◆ Selected text

- - -

All of the above happens seamlessly in the background. Retrieving the uploaded file will follow the same kind of route. To the average user, it’ll look like a file is uploaded or retrieved in a matter of seconds, or less.

Quick summary: 1. Your machine (client) breaks a file into chunks (let’s say 3 chunks) which are encrypted and broken up. 2. All pieces are passed to client managers (nodes closest to you). 3. They send the appropriate chunk pieces to their respective data managers (each chunk will each be sent to its own group of data managers.) 4. Each data manager group compiles pieces and chooses four vaults to store their chunk on. 5. They send the chunk to the chosen vault’s vault managers, who then forward the chunks for storage on the vaults. 6. From now on, the vault managers will be keeping an eye on the vault and the chunk. If it disappears, they tell the data managers to make another copy.

As you’ve probably noticed, there is a pattern here: all communications are done through groups of 32 nodes. This prevents a rogue node from creating problems on its own. This is the foundation of security on the SAFE network. It is impossible to choose the ID of your own nodes, or to decide which data you store on them, as that is all decided with the help of the network. Every time a node disconnects from the network and reconnects, it is assigned a totally new, random ID. Again, a) it takes a 28-of-32 node consensus to do anything with data, and b) it’s impossible to decide which roles and IDs your nodes take on. It is for this reason that you’d need to control 88% of the network in order to reliably attack it (compared with Bitcoin’s 51% attack). The larger the network, the stronger it becomes.

- - -

◆ Supplied entries
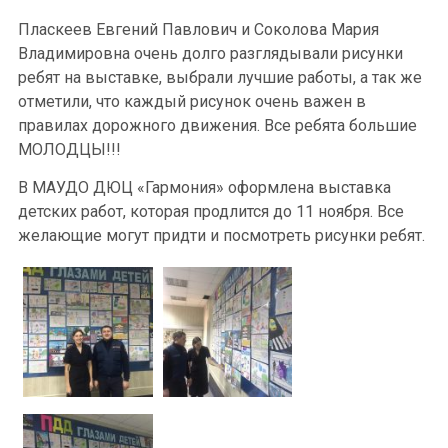
Пласкеев Евгений Павлович и Соколова Мария
Владимировна очень долго разглядывали рисунки
ребят на выставке, выбрали лучшие работы, а так же
отметили, что каждый рисунок очень важен в
правилах дорожного движения. Все ребята большие
МОЛОДЦЫ!!!
В МАУДО ДЮЦ «Гармония» оформлена выставка
детских работ, которая продлится до 11 ноября. Все
желающие могут придти и посмотреть рисунки ребят.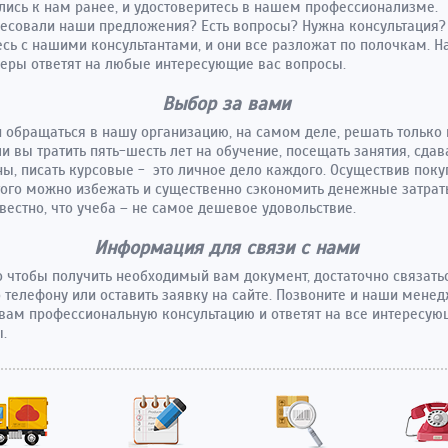
ись к нам ранее, и удостоверитесь в нашем профессионализме.
есовали наши предложения? Есть вопросы? Нужна консультация?
сь с нашими консультантами, и они все разложат по полочкам. 
ры ответят на любые интересующие вас вопросы.
Выбор за вами
и обращаться в нашу организацию, на самом деле, решать только 
ли вы тратить пять-шесть лет на обучение, посещать занятия, сдав
ы, писать курсовые - это личное дело каждого. Осуществив поку
того можно избежать и существенно сэкономить денежные затрат
вестно, что учеба – не самое дешевое удовольствие.
Информация для связи с нами
о чтобы получить необходимый вам документ, достаточно связать
 телефону или оставить заявку на сайте. Позвоните и наши мене
вам профессиональную консультацию и ответят на все интересу
.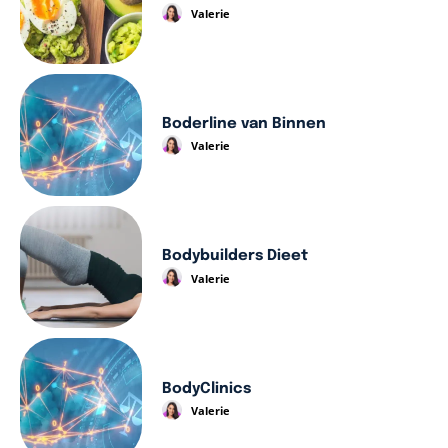
Valerie
Boderline van Binnen
Valerie
Bodybuilders Dieet
Valerie
BodyClinics
Valerie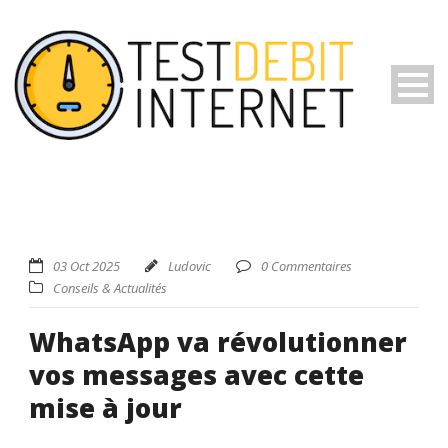
03 Oct 2025
Ludovic
0 Commentaires
Conseils & Actualités
WhatsApp va révolutionner
vos messages avec cette
mise à jour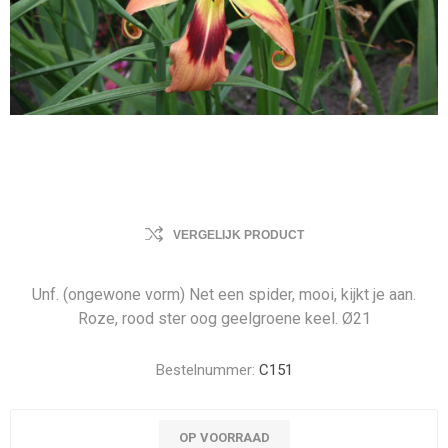
VERGELIJK PRODUCT
Unf. (ongewone vorm) Net een spider, mooi, kijkt je aan.
Roze, rood ster oog geelgroene keel. Ø21
Bestelnummer:
C151
OP VOORRAAD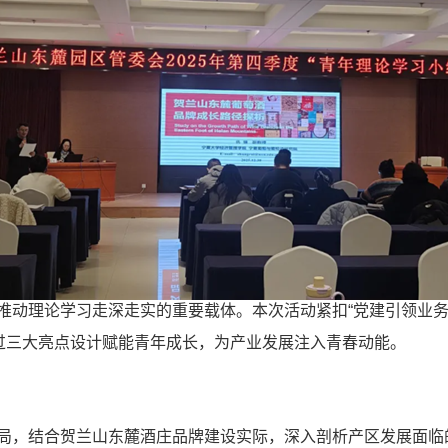
理论学习走深走实的重要载体。本次活动紧扣“党建引领业务
通过三大亮点设计赋能青年成长，为产业发展注入青春动能。
，结合贺兰山东麓酒庄品牌建设实际，深入剖析产区发展面临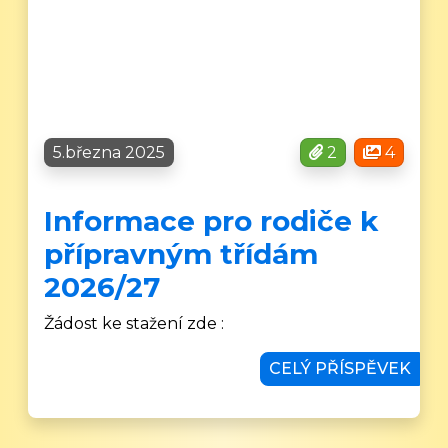
5.března 2025
2
4
Informace pro rodiče k
přípravným třídám
2026/27
Žádost ke stažení zde :
CELÝ PŘÍSPĚVEK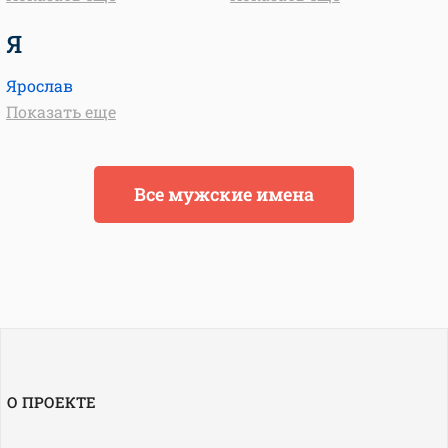
Я
Ярослав
Показать еще
Все мужские имена
О ПРОЕКТЕ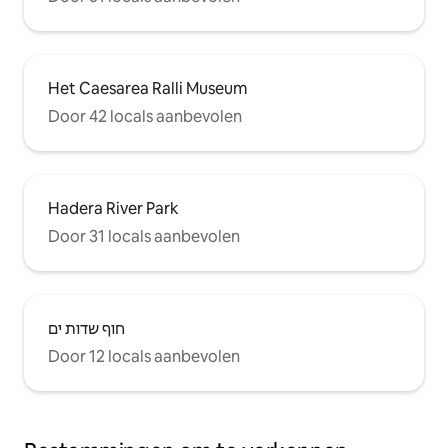
Het Caesarea Ralli Museum
Door 42 locals aanbevolen
Hadera River Park
Door 31 locals aanbevolen
חוף שדות ים
Door 12 locals aanbevolen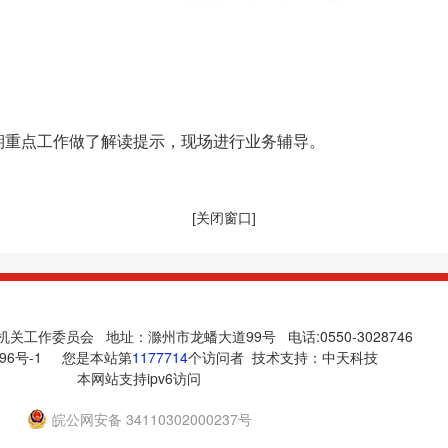
重点工作做了解读提示，现场进行业务辅导。
[关闭窗口]
关工作委员会 地址：滁州市龙蟠大道99号 电话:0550-3028746
96号-1
您是本站第
1177714
个访问者 技术支持：
中天科技
本网站支持ipv6访问
皖公网安备 34110302000237号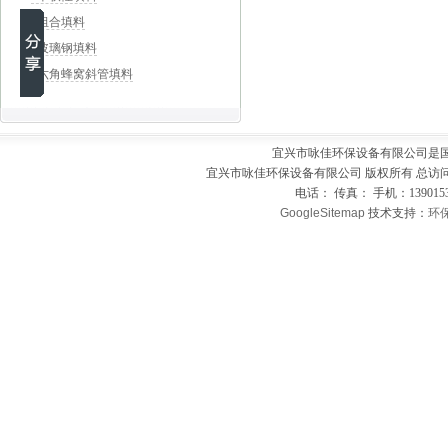
组合填料
玻璃钢填料
六角蜂窝斜管填料
宜兴市咏佳环保设备有限公司是
宜兴市咏佳环保设备有限公司 版权所有 总访
电话： 传真： 手机：139015
GoogleSitemap
技术支持：
环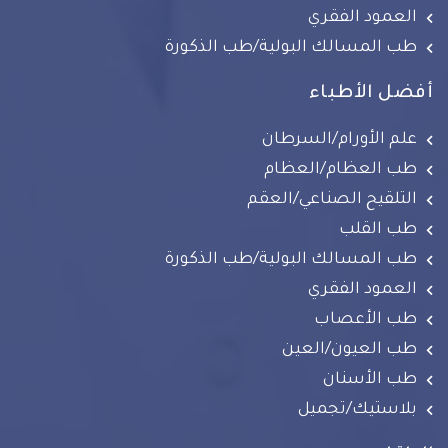
العمود الفقري
طب المسالك البولية/طب الذكورة
أفضل الأطباء
علم الأورام/السرطان
طب العظام/العظام
التلقيح الصناعي/العقم
طب القلب
طب المسالك البولية/طب الذكورة
العمود الفقري
طب الأعصاب
طب العيون/العين
طب الأسنان
بلاستيك/تجميل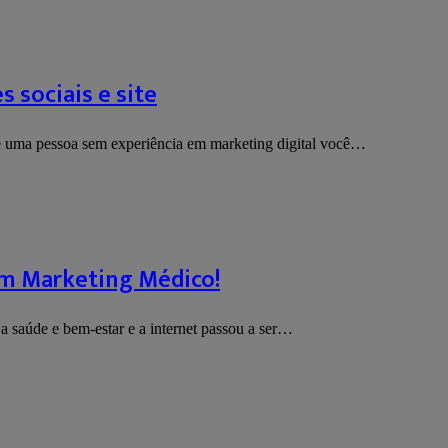
 sociais e site
de uma pessoa sem experiência em marketing digital você…
em Marketing Médico!
a saúde e bem-estar e a internet passou a ser…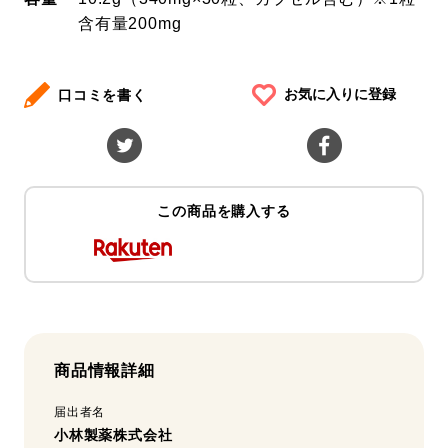
含有量200mg
お気に入りに登録
口コミを書く
この商品を購入する
商品情報詳細
届出者名
小林製薬株式会社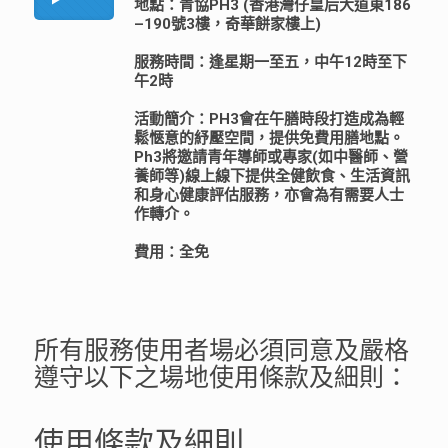
地點：青協PH3 (香港灣仔皇后大道東186
–190號3樓，奇華餅家樓上)
服務時間：逢星期一至五，中午12時至下
午2時
活動簡介：PH3會在午膳時段打造成為輕
鬆愜意的紓壓空間，提供免費用膳地點。
Ph3將邀請青年導師或專家(如中醫師、營
養師等)線上線下提供全健飲食、生活資訊
和身心健康評估服務，亦會為有需要人士
作轉介。
費用：全免
所有服務使用者場必須同意及嚴格
遵守以下之場地使用條款及細則：
使用條款及細則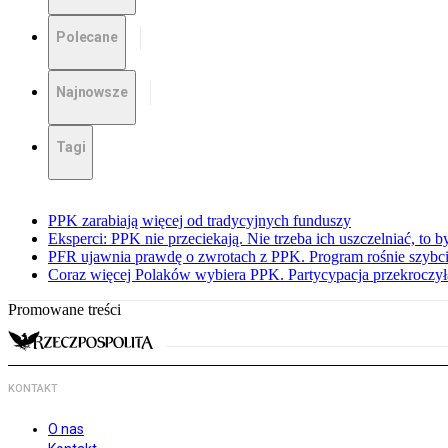
Polecane
Najnowsze
Tagi
PPK zarabiają więcej od tradycyjnych funduszy
Eksperci: PPK nie przeciekają. Nie trzeba ich uszczelniać, to b
PFR ujawnia prawdę o zwrotach z PPK. Program rośnie szybci
Coraz więcej Polaków wybiera PPK. Partycypacja przekroczył
Promowane treści
KONTAKT
O nas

- - -

◆ Assigned task
Repeat the SAFE network storage passage word for word, from start to finish.

◆ Answer section
All of the above happens seamlessly in the background. Retrieving the uploaded file will follow the same kind of route. To the average user, it’ll look like a file is uploaded or retrieved in a matter of seconds, or less.

Quick summary: 1. Your machine (client) breaks a file into chunks (let’s say 3 chunks) which are encrypted and broken up. 2. All pieces are passed to client managers (nodes closest to you). 3. They send the appropriate chunk pieces to their respective data managers (each chunk will each be sent to its own group of data managers.) 4. Each data manager group compiles pieces and chooses four vaults to store their chunk on. 5. They send the chunk to the chosen vault’s vault managers, who then forward the chunks for storage on the vaults. 6. From now on, the vault managers will be keeping an eye on the vault and the chunk. If it disappears, they tell the data managers to make another copy.

As you’ve probably noticed, there is a pattern here: all communications are done through groups of 32 nodes. This prevents a rogue node from creating problems on its own. This is the foundation of security on the SAFE network. It is impossible to choose the ID of your own nodes, or to decide which data you store on them, as that is all decided with the help of the network. Every time a node disconnects from the network and reconnects, it is assigned a totally new, random ID. Again, a) it takes a 28-of-32 node consensus to do anything with data, and b) it’s impossible to decide which roles and IDs your nodes take on. It is for this reason that you’d need to control 88% of the network in order to reliably attack it (compared with Bitcoin’s 51% attack). The larger the network, the stronger it becomes.